::: Provided records

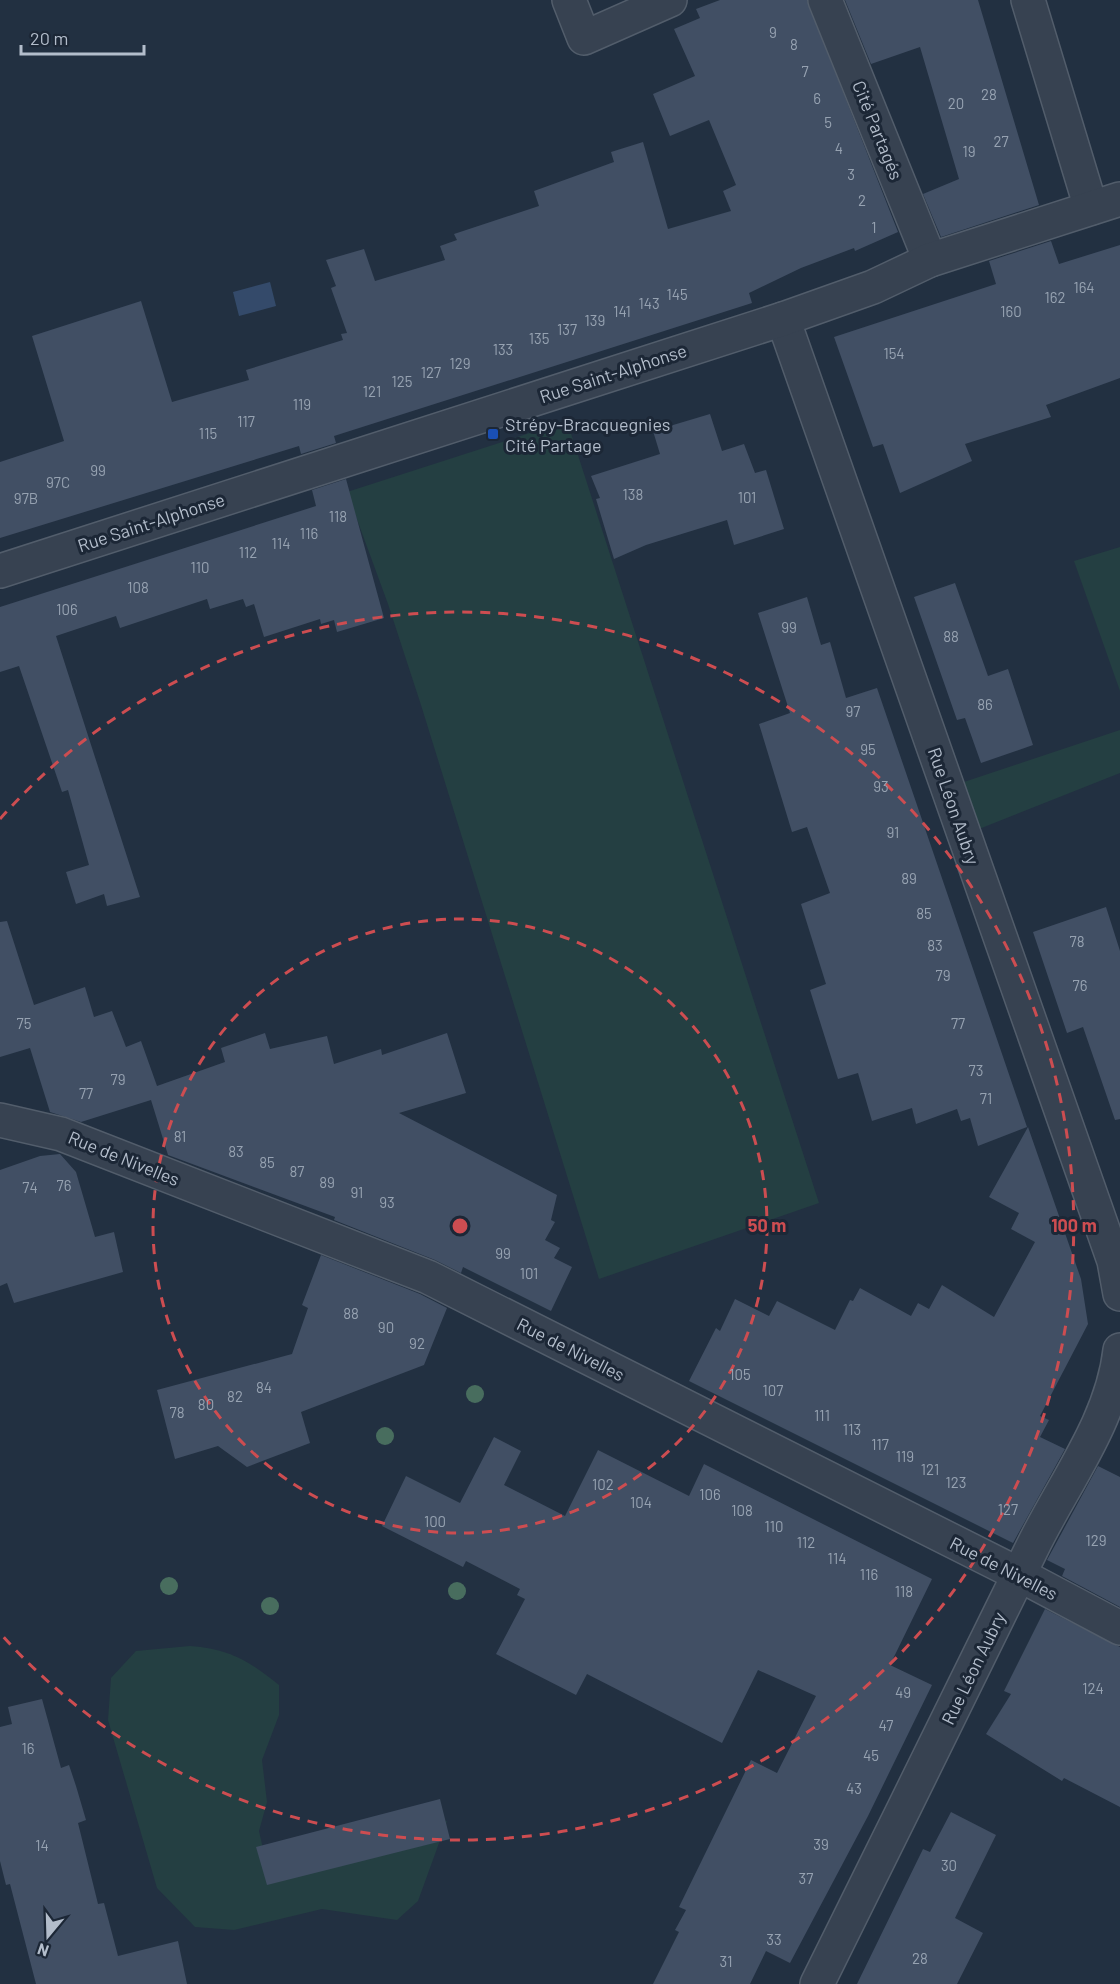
<svg xmlns="http://www.w3.org/2000/svg" width="1120" height="1984" font-family="Barlow,sans-serif">
<style>
.green{fill:#243f42}
.water{fill:#344a6a}
.building{fill:#414f64}
.lines{fill:none;stroke-linecap:round;stroke-linejoin:round}
.minor-casing{stroke:#525d6b;stroke-width:36}
.minor{stroke:#374251;stroke-width:33}
.tree{fill:#486d5e}
.ring{fill:none;stroke:#cd4d51;stroke-width:3;stroke-dasharray:10 8}
.transit-dot{fill:#1a4fb4;stroke:#1c2736;stroke-width:2}
.labels{text-anchor:middle;dominant-baseline:central;stroke-width:6;stroke-linejoin:round;paint-order:stroke}
.number-label{font-size:15px;fill:#96a2b1}
.street-label{font-size:18px;fill:#b3bdcb;stroke:#1c2736}
.poi-label{font-size:18px;fill:#b3bdcb;stroke:#1c2736;text-anchor:start}
.centre{fill:#cd4d51;stroke:#1c2736;stroke-width:3}
.ring-label{font-size:18px;text-anchor:middle;font-weight:bold;fill:#cd4d51;stroke:#1c2736;stroke-width:6;stroke-linejoin:round;paint-order:stroke}
</style>
<rect width="100%" height="100%" fill="#223041"/>
<g class="green">
<polygon points="567,421 819,1203 599,1279 421,705 388,604 347,492"/>
<polygon points="1120,547 1120,691 1074,561"/>
<polygon points="1120,730 1120,773 979,829 964,782"/>
<path d="M190 1646C230 1649 249 1661 279 1685V1715L262 1760 267 1802 259 1831 266 1862 447 1821 418 1901 397 1920 322 1909 234 1930 195 1927 157 1888 108 1720 111 1678 136 1651Z"/>
</g>
<polygon class="water" points="270,282 276,306 239,316 233,292"/>
<g class="building">
<polygon points="720,0 807,0 898,232 855,251 854,248 801,268 749,293 752,303 334,436 336,443 301,454 299,446 0,538 0,462 64,441 32,336 141,301 172,402 249,380 246,370 343,340 341,334 347,333 331,288 336,286 326,260 364,249 375,281 445,260 440,246 457,240 454,234 539,206 534,191 614,162 611,152 643,142 668,229 731,211 723,191 736,185 709,120 670,136 653,94 695,76 674,29 700,18 696,9"/>
<polygon points="845,0 978,0 1039,205 941,237 923,194 959,179 920,47 871,64"/>
<polygon points="1051,241 1059,264 1120,245 1120,378 1046,405 1051,417 965,444 972,461 900,493 883,444 873,447 834,337 996,284 989,261"/>
<polygon points="710,414 722,451 744,444 755,473 766,470 784,529 734,545 727,520 646,545 614,559 596,499 600,498 591,476 660,454 653,431"/>
<polygon points="346,479 384,618 337,632 334,620 321,624 320,619 264,637 254,604 246,607 243,599 210,609 207,599 120,628 116,616 56,636 140,897 107,906 104,894 76,904 66,872 89,865 68,790 62,792 19,666 0,672 0,607 316,506 312,490"/>
<polygon points="955,583 988,676 1008,669 1033,745 981,763 965,718 957,720 914,597"/>
<polygon points="807,597 821,645 830,642 846,698 877,688 1027,1127 978,1146 970,1118 961,1121 957,1109 916,1124 912,1108 872,1121 858,1073 838,1079 810,990 826,984 801,904 830,893 807,827 792,832 759,724 790,713 758,613"/>
<polygon points="1106,907 1120,951 1120,1119 1115,1120 1083,1027 1067,1033 1033,932"/>
<polygon points="7,921 34,1005 85,987 94,1017 112,1011 126,1047 141,1041 157,1086 225,1062 221,1048 265,1033 270,1049 327,1036 334,1064 381,1049 382,1055 447,1033 466,1093 399,1113 557,1195 551,1220 555,1222 545,1240 560,1248 554,1258 572,1267 551,1311 463,1267 461,1273 435,1260 334,1220 335,1217 168,1155 151,1100 81,1122 50,1112 30,1048 0,1057 0,922"/>
<polygon points="1028,1127 1081,1279 1088,1324 1040,1416 1049,1420 1040,1437 1065,1449 1013,1543 689,1381 716,1328 720,1331 735,1299 769,1316 777,1301 835,1330 850,1300 853,1301 860,1288 911,1316 918,1303 929,1309 942,1285 994,1317 1035,1242 1011,1229 1019,1213 989,1197"/>
<polygon points="60,1154 76,1172 95,1237 114,1232 123,1272 14,1303 7,1283 0,1286 0,1170 40,1156"/>
<polygon points="321,1255 420,1294 447,1308 424,1365 301,1412 310,1443 265,1460 247,1467 218,1446 175,1459 157,1390 292,1354 308,1308 302,1305"/>
<polygon points="494,1437 521,1451 504,1485 565,1516 598,1450 689,1496 704,1464 932,1579 890,1665 932,1685 868,1816 790,1963 766,1951 750,1984 653,1984 679,1932 675,1930 686,1910 679,1907 751,1760 777,1773 816,1696 758,1670 722,1743 587,1674 576,1695 496,1654 525,1599 517,1595 520,1589 466,1561 463,1567 382,1526 406,1476 460,1503"/>
<polygon points="1098,1466 1120,1477 1120,1607 1062,1576 1065,1569 1047,1560"/>
<polygon points="1045,1609 1120,1647 1120,1807 1064,1778 1062,1781 986,1734 1011,1694 1004,1691"/>
<polygon points="42,1699 61,1768 69,1765 76,1786 86,1820 78,1823 98,1904 104,1903 118,1956 178,1941 187,1984 36,1984 10,1884 6,1885 0,1861 0,1727 12,1724 8,1707"/>
<polygon points="440,1799 450,1839 267,1885 256,1847"/>
<polygon points="951,1812 996,1835 955,1918 983,1933 957,1984 857,1984 923,1849 930,1852"/>
</g>
<g class="lines">
<defs>
<g id="minor">
<polyline points="569,0 584,38 670,0"/>
<polyline points="825,0 930,260"/>
<polyline points="1028,0 1091,208"/>
<polyline points="783,319 1114,1261 1120,1294"/>
<polyline points="0,571 783,319 873,287 930,260 1120,199"/>
<polyline points="0,1120 61,1134 428,1277 1020,1575 1120,1628"/>
<path d="M817 1984C889 1839 961 1693 1032 1548 1063 1484 1112 1422 1120 1350"/>
</g>
</defs>
<use href="#minor" class="minor-casing"/>
<use href="#minor" class="minor"/>
</g>
<g class="tree">
<circle cx="475" cy="1394" r="9"/>
<circle cx="385" cy="1436" r="9"/>
<circle cx="169" cy="1586" r="9"/>
<circle cx="457" cy="1591" r="9"/>
<circle cx="270" cy="1606" r="9"/>
</g>
<g class="ring">
<circle cx="460" cy="1226" r="307"/>
<path d="M0 819A614 614 0 1 1 0 1633"/>
</g>
<rect class="transit-dot" x="487" y="428" width="12" height="12" rx="3"/>
<g class="labels">
<g class="number-label">
<text x="773" y="32">9</text>
<text x="794" y="44">8</text>
<text x="805" y="71">7</text>
<text x="989" y="94">28</text>
<text x="817" y="98">6</text>
<text x="956" y="103">20</text>
<text x="828" y="122">5</text>
<text x="1001" y="141">27</text>
<text x="839" y="148">4</text>
<text x="969" y="151">19</text>
<text x="851" y="174">3</text>
<text x="862" y="200">2</text>
<text x="874" y="227">1</text>
<text x="1084" y="287">164</text>
<text x="677" y="294">145</text>
<text x="1055" y="297">162</text>
<text x="649" y="303">143</text>
<text x="622" y="311">141</text>
<text x="1011" y="311">160</text>
<text x="595" y="320">139</text>
<text x="567" y="329">137</text>
<text x="539" y="338">135</text>
<text x="503" y="349">133</text>
<text x="894" y="353">154</text>
<text x="460" y="363">129</text>
<text x="431" y="372">127</text>
<text x="402" y="381">125</text>
<text x="372" y="391">121</text>
<text x="302" y="404">119</text>
<text x="246" y="421">117</text>
<text x="208" y="433">115</text>
<text x="98" y="470">99</text>
<text x="58" y="482">97C</text>
<text x="633" y="494">138</text>
<text x="747" y="497">101</text>
<text x="26" y="498">97B</text>
<text x="338" y="516">118</text>
<text x="309" y="533">116</text>
<text x="281" y="543">114</text>
<text x="248" y="552">112</text>
<text x="200" y="567">110</text>
<text x="138" y="587">108</text>
<text x="67" y="609">106</text>
<text x="789" y="627">99</text>
<text x="951" y="636">88</text>
<text x="985" y="704">86</text>
<text x="853" y="711">97</text>
<text x="868" y="749">95</text>
<text x="881" y="786">93</text>
<text x="893" y="832">91</text>
<text x="909" y="878">89</text>
<text x="924" y="913">85</text>
<text x="1077" y="941">78</text>
<text x="935" y="945">83</text>
<text x="943" y="975">79</text>
<text x="1080" y="985">76</text>
<text x="24" y="1023">75</text>
<text x="958" y="1023">77</text>
<text x="976" y="1070">73</text>
<text x="118" y="1079">79</text>
<text x="86" y="1093">77</text>
<text x="986" y="1098">71</text>
<text x="180" y="1136">81</text>
<text x="236" y="1151">83</text>
<text x="267" y="1162">85</text>
<text x="297" y="1171">87</text>
<text x="327" y="1182">89</text>
<text x="64" y="1185">76</text>
<text x="30" y="1187">74</text>
<text x="357" y="1192">91</text>
<text x="387" y="1202">93</text>
<text x="503" y="1253">99</text>
<text x="529" y="1273">101</text>
<text x="351" y="1313">88</text>
<text x="386" y="1327">90</text>
<text x="417" y="1343">92</text>
<text x="740" y="1374">105</text>
<text x="264" y="1387">84</text>
<text x="773" y="1390">107</text>
<text x="235" y="1396">82</text>
<text x="206" y="1404">80</text>
<text x="177" y="1412">78</text>
<text x="822" y="1415">111</text>
<text x="852" y="1429">113</text>
<text x="880" y="1444">117</text>
<text x="905" y="1456">119</text>
<text x="930" y="1469">121</text>
<text x="956" y="1482">123</text>
<text x="603" y="1484">102</text>
<text x="710" y="1494">106</text>
<text x="641" y="1502">104</text>
<text x="1008" y="1509">127</text>
<text x="742" y="1510">108</text>
<text x="435" y="1521">100</text>
<text x="774" y="1526">110</text>
<text x="1096" y="1540">129</text>
<text x="806" y="1542">112</text>
<text x="837" y="1558">114</text>
<text x="869" y="1574">116</text>
<text x="904" y="1591">118</text>
<text x="1093" y="1688">124</text>
<text x="903" y="1692">49</text>
<text x="886" y="1725">47</text>
<text x="28" y="1748">16</text>
<text x="871" y="1755">45</text>
<text x="854" y="1788">43</text>
<text x="821" y="1844">39</text>
<text x="42" y="1845">14</text>
<text x="949" y="1865">30</text>
<text x="806" y="1878">37</text>
<text x="774" y="1939">33</text>
<text x="920" y="1958">28</text>
<text x="726" y="1961">31</text>
</g>
<g class="street-label">
<text transform="translate(878 130) rotate(68)">Cité Partagés</text>
<text transform="translate(613 373) rotate(-18)">Rue Saint-Alphonse</text>
<text transform="translate(151 522) rotate(-18)">Rue Saint-Alphonse</text>
<text transform="translate(954 806) rotate(71)">Rue Léon Aubry</text>
<text transform="translate(124 1158) rotate(22)">Rue de Nivelles</text>
<text transform="translate(571 1349) rotate(27)">Rue de Nivelles</text>
<text transform="translate(1004 1568) rotate(27)">Rue de Nivelles</text>
<text transform="translate(973 1668) rotate(-64)">Rue Léon Aubry</text>
</g>
<g class="poi-label">
<text x="505" y="424">Strépy-Bracquegnies<tspan x="505" dy="21">Cité Partage</tspan></text>
</g>
</g>
<circle cx="460" cy="1226" r="9" class="centre"/>
<g class="ring-label">
<text x="767" y="1232">50 m</text>
<text x="1074" y="1232">100 m</text>
</g>
<g transform="translate(48 1936) rotate(199)" stroke="#1c2736" stroke-width="4.5" paint-order="stroke">
<path d="M0-4.5L10 22L0 15L-10 22Z" fill="#b3bdcb"/>
<text y="-9" font-size="16" font-weight="bold" text-anchor="middle" fill="#b3bdcb">N</text>
</g>
<path d="M21 45v9h123v-9" fill="none" stroke="#b3bdcb" stroke-width="3"/>
<text x="30" y="45" font-size="18" fill="#b3bdcb" stroke="#1c2736" stroke-width="4.5" paint-order="stroke">20 m</text>
</svg>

::::::

Exercise requirements:
Of the lines above, copy each one that contains the word "Aubry".

Solution:
<text transform="translate(954 806) rotate(71)">Rue Léon Aubry</text>
<text transform="translate(973 1668) rotate(-64)">Rue Léon Aubry</text>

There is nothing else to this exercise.